Jace- Marry. Sure, he's full of himself but what half angelic gorgeous looking Olympic grade athletic seventeen year old demon slayer with superpowers isn't? And unlike Magnus Bane, he's not eight hundred years old, he'll grow out of it... eventually.
Magnus Bane- Fuck. Dude's way too out there to pass up a chance to see what kind of freaky shit he's into. I'm almost tempted to say Marry, but he's just a little too full of himself for my taste.
Alec- Kill. He's just too emo and mopey for me. I know some people like that kind of thing but me, not so much. I'd much rather spend the next fifty years dealing with Jace's assholery than tackle the cornucopia of neurosis that's gonna spill out of that guy in his mid teens.

Monday, December 3, 2012

Insurgent (Tris's Got a Gun--But Won't Use It)

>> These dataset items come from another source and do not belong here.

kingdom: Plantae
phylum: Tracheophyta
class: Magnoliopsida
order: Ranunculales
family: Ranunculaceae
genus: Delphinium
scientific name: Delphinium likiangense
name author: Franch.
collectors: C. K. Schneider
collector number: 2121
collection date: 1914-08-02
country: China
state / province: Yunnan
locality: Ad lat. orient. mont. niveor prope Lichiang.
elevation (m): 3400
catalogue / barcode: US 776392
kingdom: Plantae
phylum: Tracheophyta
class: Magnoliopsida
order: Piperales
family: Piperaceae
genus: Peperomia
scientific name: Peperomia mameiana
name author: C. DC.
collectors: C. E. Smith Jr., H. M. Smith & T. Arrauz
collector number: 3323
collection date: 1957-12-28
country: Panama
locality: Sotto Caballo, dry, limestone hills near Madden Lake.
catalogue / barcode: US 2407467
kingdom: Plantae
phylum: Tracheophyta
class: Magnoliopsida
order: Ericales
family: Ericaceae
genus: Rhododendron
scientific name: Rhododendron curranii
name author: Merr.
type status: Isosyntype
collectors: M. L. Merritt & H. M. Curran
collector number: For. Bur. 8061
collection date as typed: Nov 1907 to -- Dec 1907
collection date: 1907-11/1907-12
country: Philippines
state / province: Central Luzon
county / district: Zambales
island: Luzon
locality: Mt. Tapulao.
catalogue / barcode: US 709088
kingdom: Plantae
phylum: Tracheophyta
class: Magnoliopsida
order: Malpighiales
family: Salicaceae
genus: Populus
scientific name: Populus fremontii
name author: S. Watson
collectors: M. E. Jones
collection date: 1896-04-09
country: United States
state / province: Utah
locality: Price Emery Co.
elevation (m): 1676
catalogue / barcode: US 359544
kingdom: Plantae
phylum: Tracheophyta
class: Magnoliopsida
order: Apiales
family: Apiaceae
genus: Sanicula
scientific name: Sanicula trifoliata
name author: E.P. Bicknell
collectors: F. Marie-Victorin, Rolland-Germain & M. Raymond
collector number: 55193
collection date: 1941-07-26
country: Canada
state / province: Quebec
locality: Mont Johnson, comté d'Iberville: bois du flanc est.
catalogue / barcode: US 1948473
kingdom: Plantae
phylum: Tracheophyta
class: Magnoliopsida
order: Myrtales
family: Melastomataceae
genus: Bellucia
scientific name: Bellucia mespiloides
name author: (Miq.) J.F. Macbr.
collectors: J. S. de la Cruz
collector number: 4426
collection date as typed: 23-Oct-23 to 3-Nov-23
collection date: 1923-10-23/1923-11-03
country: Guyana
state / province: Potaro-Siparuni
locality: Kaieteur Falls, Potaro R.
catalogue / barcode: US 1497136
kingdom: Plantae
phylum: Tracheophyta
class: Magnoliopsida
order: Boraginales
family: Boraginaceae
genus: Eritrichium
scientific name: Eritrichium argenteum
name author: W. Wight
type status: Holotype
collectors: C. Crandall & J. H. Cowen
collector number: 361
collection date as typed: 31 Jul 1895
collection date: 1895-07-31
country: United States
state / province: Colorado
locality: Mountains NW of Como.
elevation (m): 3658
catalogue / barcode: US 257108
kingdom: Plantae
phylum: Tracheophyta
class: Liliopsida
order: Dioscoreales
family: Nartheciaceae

First off, I'd like to say that Divergent was phenomenal. One thing Veronica Roth does very well as an author is her brilliant twists.The plot races around just as much in this one and the cliffhanger ending does a lot to make you want to read more. One thing that did change though from Divergent to Insurgent is the tone of the book as well as the tone of Tris' character.Tris's character in Divergent had seemed kind of callous, but when you place her in the setting of the Dauntless, its diminished because you have a lot of people who are like that and are shoving their emotions down to be brave. And then her actions prove her to go above and beyond the other people around her so she's admirable even though she can be really rough around the edges. However, in Insurgent, she goes between tears and coldness most of the time and it becomes tougher to empathize with her character. One second its snotty sniffles into a bucket of tissues and the next she's angry with other people for crying. The jumps get hard to keep track of, but the plot still moved at an interesting pace and she stepped up in the end.


Faction Hopping 101 #1: They start out in Amity and quickly we learn just how well Dauntless fit in when everyone's a hippie peacenik. Tris lasts a record short amount of time before she's injected with happy juice, which lead to a quite precious sequence of her being...NICE...gasp. But Amity only lasts so long before they get the boot again, next to Candor, where they're also not welcome. It seems everywhere they turn, Eric, Erudite, or someone they know is looping around the corner, shaking a gun at them and giving them hell.

Faction Hopping 101 #2: On a cool twist, we finally meet Tobias's mother who was supposed to have died. She was factionless instead though and we're introduced to this whole separate world outside of the factions. Unlike the horrible rumors and bus stop menagerie we see in Divergent, this book gives us a new glimpse into the Factionless. It's a thriving community, one that's only growing by the second. And one which we find out, is pissed from being ex-communicated from the rest.

Faction Hopping 101 #3: Although Tris had a brief stint in Erudite as Jeanine's prisoner, the end wraps up like the first one, back at Erudite's headquarters to knock down their fearless leader a couple pegs. But when everyone drops down on agendas, Four and the rest and following the factionless plan, which seems suspicious and a little too brutal for Tris's tastes. (Even though she had no problem with brutal in the first book -_-) However even when Tobias's mother pulls her sudden but inevitable betrayal at the end, the book ties up on one kicker of a twist.

While none of the characters appeal to me too greatly, the world's a fascinating one and the plot twists make for a fun read. Would I go wait in a line to buy this book? Nah. But I'd definitely check it out when the next one hits the shelves.